Opinion
May 1, 2001.
Order, Supreme Court, New York County (Franklin Weissberg, J.), entered December 18, 2000, which granted plaintiffs' motion for partial summary judgment on the issue of defendants' liability under Labor Law § 240(1), unanimously affirmed, without costs.
Brian J. Isaac, for Plaintiffs-Respondents.
Christopher J. Murray, for Defendants-Appellants.
Before: Rosenberger, J.P., Nardelli, Tom, Wallach, Saxe, JJ.

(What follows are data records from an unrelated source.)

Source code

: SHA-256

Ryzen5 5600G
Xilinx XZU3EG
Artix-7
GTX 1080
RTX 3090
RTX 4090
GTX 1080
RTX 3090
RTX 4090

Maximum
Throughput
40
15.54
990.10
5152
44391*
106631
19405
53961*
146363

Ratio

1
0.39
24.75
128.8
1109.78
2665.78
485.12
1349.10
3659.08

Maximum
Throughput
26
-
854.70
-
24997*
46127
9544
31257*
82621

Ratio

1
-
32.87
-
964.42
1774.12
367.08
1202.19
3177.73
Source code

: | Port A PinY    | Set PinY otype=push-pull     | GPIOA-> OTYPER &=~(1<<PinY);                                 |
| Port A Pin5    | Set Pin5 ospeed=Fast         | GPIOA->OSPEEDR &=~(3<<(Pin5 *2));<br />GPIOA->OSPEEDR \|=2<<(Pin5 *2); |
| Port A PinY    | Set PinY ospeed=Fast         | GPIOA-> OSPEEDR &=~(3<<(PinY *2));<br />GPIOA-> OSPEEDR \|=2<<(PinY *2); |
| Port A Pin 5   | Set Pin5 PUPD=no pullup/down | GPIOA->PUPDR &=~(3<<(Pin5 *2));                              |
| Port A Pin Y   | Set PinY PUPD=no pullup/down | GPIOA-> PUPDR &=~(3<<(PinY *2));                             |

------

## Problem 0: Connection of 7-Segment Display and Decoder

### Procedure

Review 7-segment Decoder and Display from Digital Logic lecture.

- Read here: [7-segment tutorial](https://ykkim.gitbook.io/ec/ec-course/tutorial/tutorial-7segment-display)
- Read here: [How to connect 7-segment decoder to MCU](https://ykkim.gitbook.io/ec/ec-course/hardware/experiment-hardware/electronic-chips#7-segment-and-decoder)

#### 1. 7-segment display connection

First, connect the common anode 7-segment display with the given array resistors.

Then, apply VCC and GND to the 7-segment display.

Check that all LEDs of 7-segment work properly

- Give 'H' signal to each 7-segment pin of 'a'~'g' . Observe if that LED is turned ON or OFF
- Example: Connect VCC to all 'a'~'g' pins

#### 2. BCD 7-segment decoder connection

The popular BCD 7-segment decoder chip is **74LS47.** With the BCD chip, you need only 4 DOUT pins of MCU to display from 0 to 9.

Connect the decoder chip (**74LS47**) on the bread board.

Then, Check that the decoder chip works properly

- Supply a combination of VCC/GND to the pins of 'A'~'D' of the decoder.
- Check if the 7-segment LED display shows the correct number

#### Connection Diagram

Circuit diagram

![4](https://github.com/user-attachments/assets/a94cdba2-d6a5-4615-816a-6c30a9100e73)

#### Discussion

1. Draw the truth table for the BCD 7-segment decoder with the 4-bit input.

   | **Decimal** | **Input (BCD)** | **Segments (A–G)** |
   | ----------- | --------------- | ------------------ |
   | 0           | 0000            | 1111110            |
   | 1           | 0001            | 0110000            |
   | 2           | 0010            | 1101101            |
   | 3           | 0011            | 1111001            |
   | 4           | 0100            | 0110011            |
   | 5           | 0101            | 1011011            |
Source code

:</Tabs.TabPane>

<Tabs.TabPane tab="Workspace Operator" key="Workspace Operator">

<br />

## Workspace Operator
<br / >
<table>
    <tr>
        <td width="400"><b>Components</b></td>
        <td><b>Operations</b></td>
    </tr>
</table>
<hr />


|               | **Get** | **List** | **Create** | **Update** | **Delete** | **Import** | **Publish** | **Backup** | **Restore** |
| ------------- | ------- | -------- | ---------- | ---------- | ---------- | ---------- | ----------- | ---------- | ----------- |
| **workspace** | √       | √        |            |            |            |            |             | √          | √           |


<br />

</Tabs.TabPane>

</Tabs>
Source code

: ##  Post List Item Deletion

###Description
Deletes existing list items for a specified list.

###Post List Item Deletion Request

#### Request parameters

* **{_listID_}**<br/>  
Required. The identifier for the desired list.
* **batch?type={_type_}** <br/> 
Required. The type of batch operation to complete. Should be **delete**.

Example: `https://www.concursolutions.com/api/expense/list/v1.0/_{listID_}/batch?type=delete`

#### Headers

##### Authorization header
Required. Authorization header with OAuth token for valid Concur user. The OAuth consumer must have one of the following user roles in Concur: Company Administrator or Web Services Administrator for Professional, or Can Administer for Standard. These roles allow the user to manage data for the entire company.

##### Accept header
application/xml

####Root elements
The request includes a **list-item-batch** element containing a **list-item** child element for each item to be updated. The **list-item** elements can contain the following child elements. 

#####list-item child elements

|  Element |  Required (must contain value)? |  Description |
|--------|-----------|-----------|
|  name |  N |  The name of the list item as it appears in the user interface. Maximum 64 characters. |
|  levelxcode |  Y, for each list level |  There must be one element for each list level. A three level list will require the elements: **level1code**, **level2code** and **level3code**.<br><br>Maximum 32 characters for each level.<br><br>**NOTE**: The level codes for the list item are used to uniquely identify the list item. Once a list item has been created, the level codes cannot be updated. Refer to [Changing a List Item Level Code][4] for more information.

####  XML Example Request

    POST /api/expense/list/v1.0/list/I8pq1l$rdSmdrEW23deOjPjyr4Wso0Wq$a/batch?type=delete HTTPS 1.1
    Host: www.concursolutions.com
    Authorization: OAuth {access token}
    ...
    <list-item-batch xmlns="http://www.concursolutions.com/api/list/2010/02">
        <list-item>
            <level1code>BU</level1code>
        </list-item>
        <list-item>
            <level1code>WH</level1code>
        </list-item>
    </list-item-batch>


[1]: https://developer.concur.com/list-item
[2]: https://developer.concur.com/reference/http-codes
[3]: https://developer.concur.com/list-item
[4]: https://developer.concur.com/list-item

Plaintiff fell from one floor to another of a building under construction while attempting to descend to a deck that was several feet below him. Although there were ladders and a concrete ramp at the site, there were no guard rails or safety netting around the open exterior of the building. Defendant's liability under Labor Law § 240(1) is established as a matter of law by their failure to provide safety devices adequate to prevent plaintiff's injuries (see, Zimmer v. Chemung Co. Performing Arts, 65 N.Y.2d 513, 524; Gordon v. Eastern Ry. Supply, 82 N.Y.2d 555, 561-562; McCann v. Central Synagogue, 280 A.D.2d 298, 2001 N Y App. Div. LEXIS 1380; Noble v. AMCC Corp., A.D.2d 714 N.Y.S.2d 495 [1st Dept. 2000]). The precise manner in which plaintiff's fall occurred is immaterial, there being no question that plaintiff's injuries are at least partially attributable to defendants' failure to provide guardrails, safety netting or other proper protection (see, Weininger v. Hagedorn Co., 91 N.Y.2d 958; Deng v. A.J. Contr. Co., 255 A.D.2d 202). Nor is there any evidence that plaintiff disobeyed an immediate instruction to descend to the lower deck only by way of a ladder or the ramp, such as might warrant a recalcitrant worker defense (see, Balthazar v. Full Circle Constr. Corp., 268 A.D.2d 96, 99).
THIS CONSTITUTES THE DECISION AND ORDER OF THE SUPREME COURT, APPELLATE DIVISION, FIRST DEPARTMENT.